Il faut dire que cette lettre anodine du Docteur Robert Kwok fit perdre des millions de dollars à la Food and Drug Administration américaine pour réaliser de nombreuses études sur la prétendue toxicité du glutamate. Et pour cause l’acide glutamique, le glutamate de sodium ou l’ion glutamate lui-même est l’un des amino-acides les plus communs constituant de toutes les protéines de notre organisme. Le glutamate est également un neurotransmetteur important et une déficience en ce composé serait létale à très court terme mais fort heureusement n’importe quel repas apporte beaucoup plus de glutamate à notre organisme que ce qui peut être ajouté dans la cuisine dite « chinoise » comme rehausseur de goût dans certaines sauces.

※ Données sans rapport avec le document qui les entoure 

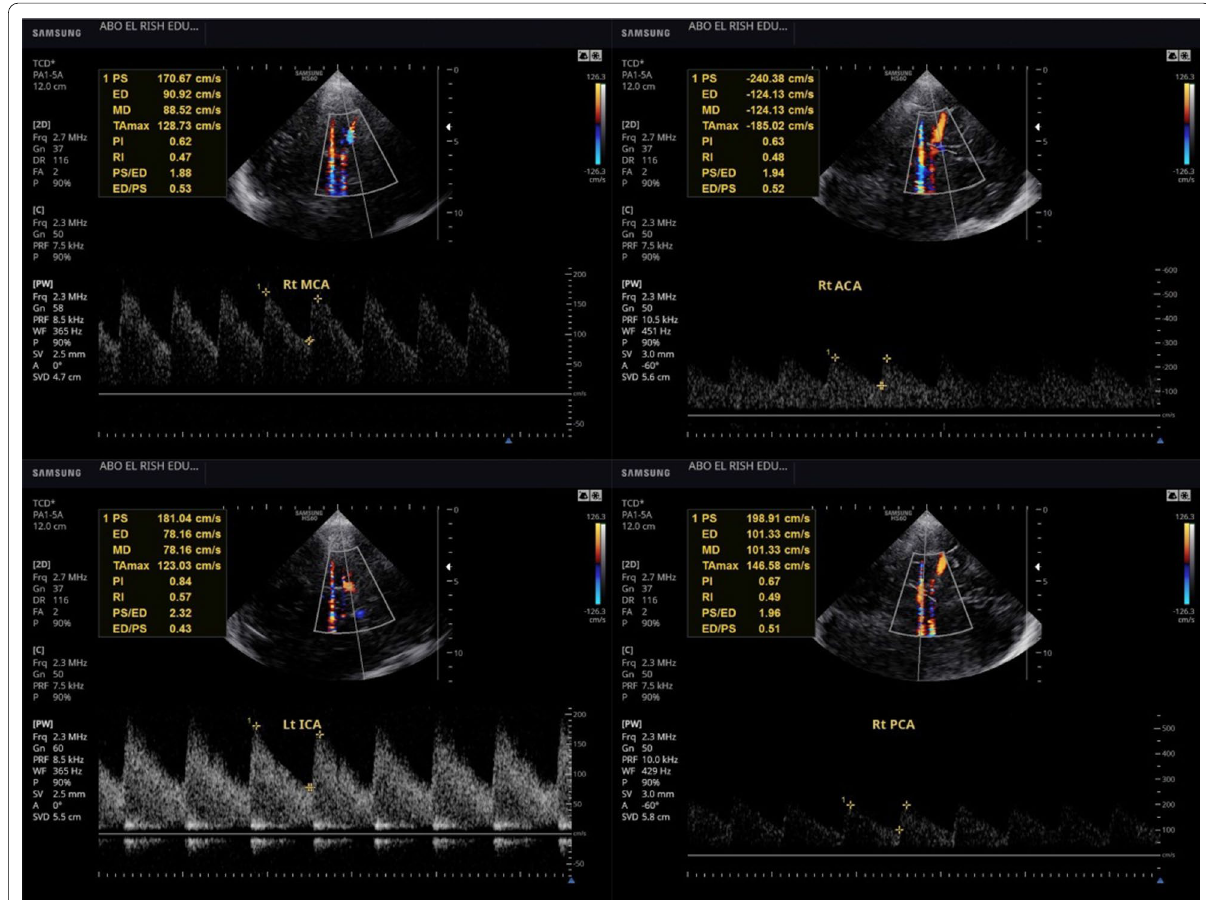
Fig. 4 8 years old female patient on occasional blood transfusion, Transcranial Doppler measurements showing right MCA TAmax of 128 cm/sec, left MCA TAmax of 150 cm/sec, right ACA TAmax of 185 cm/sec and Rt DICA TAmax of 165 cm/sec, parameters indicating conditional risk of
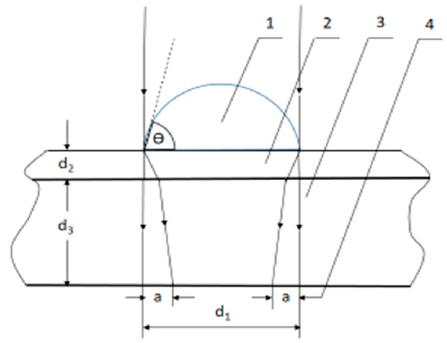
Figure 8. Operating principle of the method for measurement of wetting angle of liquid drops on a hard surface: 1—drop, 2—thin maylar foil, 3—glass plate, 4—refraction ring width. The wetting angle θ is a function of a and d 1 .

Un peu d’histoire permettra de remettre les choses en place. La cuisine traditionnelle japonaise est très friande d’algues, en particulier une laminaire particulièrement riche en acide glutamique et le pouvoir exhausteur de goût ou umami du kombu (voir l’illustration, Wikipedia) fut relié à cette présence anormalement élevée en glutamate dans l’algue par le chimiste Kikunae Ikeda de l’Université Impériale de Tokyo en 1907. Il breveta un procédé pour extraire et purifier l’acide glutamique à partir des laminaires et ce brevet fut la base de la fortune d’Ajinomoto dont la plus grande unité de production de glutamate du monde se trouve à Noyons dans l’Aisne, près de Soissons. Pourquoi Noyons, tout simplement parce que la mélasse des sucreries implantées alentour est un excellent aliment pour les bactéries produisant le glutamate. Les laminaires sont utilisées comme rehausseurs de goût depuis des temps immémoriaux tant dans la cuisine chinoise que la cuisine japonaise et jamais personne ne s’est plaint d’un quelconque effet adverse de cet aminoacide présent en tellement grande quantité dans les laminaires qu’un extrait de ces algues permet par simple évaporation d’en obtenir des cristaux. C’est ce qu’avait observé Kikunae Ikeda. Pour se sentir vraiment indisposé avec du glutamate il faudrait au bas mot en ingérer des quantités massives, du genre plus d’un kilo pour un adulte pesant 70 kilos, inutile d’insister sur la supercherie de Robert Kwok …
En réalité la supposée sensibilité au glutamate est classée dans ce que l’on appelle l’effet placebo. Si on sait que tel mets contient du glutamate surajouté pour en amplifier le goût et qu’on a « entendu parler » ou lu dans la presse de caniveau à deux balles que le glutamate, pardon, le monosodium glutamate ou MSG (voir l’illustration, www.compoundchem.com ) pour faire plus savant, donc plus convaincant, peut être à l’origine de symptômes bizarres, alors on ressent ces symptômes tellement réellement qu’on s’auto-persuade de leur réalité. À la limite il s’agit presque d’un dérangement relevant de la psychiatrie … et s’il n’y avait que le glutamate, la vie serait belle.
Bon appétit !
* Note : La souche de Clostridium glutamicum utilisé pour produire l’acide glutamique à partir de mélasses de sucreries par Ajinomoto principalement en France résulte d’une longue sélection s’étalant sur des dizaines d’années de fastidieux travaux de bactériologie pure et dure qui n’a jamais impliqué de manipulations génétiques.